→ EXERCISE
Let the line containing "študijskih projektov je predstaviti in" serve as the first line of the answer and the final line of the entries as its last, with every line between copied exactly.

___ DATASET EXCERPTS

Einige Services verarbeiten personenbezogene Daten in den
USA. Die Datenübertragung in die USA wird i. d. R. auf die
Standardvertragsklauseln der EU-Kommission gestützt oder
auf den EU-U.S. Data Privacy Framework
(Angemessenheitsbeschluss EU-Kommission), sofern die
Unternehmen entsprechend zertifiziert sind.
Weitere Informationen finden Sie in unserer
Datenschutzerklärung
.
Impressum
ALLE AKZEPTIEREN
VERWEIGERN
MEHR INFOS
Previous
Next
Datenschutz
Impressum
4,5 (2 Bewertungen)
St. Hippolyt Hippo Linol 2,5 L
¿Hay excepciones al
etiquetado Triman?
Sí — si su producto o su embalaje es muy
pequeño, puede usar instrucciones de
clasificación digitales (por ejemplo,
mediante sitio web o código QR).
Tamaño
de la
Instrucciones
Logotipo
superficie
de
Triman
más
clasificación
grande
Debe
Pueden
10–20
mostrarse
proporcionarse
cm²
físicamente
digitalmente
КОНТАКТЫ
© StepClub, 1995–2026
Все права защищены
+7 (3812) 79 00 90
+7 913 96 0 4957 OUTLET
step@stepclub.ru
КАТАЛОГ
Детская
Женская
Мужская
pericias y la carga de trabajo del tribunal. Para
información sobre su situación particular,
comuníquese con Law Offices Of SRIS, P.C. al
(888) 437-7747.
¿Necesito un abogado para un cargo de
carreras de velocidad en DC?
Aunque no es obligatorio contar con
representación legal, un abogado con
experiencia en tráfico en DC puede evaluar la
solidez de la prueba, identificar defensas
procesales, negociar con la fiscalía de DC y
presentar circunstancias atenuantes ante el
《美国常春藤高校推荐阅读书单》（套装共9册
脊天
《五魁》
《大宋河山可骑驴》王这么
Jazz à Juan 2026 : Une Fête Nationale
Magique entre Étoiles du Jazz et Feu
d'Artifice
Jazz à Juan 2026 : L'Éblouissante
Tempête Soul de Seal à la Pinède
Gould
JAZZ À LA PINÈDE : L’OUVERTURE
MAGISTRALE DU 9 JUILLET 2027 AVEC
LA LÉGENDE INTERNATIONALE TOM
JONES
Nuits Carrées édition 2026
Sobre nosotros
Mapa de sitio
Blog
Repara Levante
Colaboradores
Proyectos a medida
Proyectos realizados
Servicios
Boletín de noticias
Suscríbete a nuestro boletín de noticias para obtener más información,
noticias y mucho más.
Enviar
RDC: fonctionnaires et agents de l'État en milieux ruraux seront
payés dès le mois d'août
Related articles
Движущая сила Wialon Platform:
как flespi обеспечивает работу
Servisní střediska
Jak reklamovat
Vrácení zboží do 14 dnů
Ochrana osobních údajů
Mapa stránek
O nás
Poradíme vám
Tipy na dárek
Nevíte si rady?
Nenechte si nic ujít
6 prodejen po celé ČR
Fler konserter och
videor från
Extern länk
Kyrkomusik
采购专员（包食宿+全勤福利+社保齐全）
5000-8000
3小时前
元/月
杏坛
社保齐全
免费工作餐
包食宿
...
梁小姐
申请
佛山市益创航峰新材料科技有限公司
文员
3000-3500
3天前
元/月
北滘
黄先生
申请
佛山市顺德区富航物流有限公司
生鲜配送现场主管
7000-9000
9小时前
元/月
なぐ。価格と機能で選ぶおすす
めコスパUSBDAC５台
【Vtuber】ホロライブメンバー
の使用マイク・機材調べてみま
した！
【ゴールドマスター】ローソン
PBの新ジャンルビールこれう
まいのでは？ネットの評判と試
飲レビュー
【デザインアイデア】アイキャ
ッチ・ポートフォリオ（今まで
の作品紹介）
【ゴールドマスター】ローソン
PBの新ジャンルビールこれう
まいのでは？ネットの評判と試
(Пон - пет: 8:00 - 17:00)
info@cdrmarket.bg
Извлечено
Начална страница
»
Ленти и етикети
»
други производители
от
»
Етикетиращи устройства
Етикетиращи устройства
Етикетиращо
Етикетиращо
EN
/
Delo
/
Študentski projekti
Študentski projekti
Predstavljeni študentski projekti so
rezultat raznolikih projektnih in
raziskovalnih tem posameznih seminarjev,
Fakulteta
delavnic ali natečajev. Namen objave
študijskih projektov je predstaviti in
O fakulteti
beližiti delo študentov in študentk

______

→ RESULT OF THIS EXERCISE
študijskih projektov je predstaviti in
O fakulteti
beližiti delo študentov in študentk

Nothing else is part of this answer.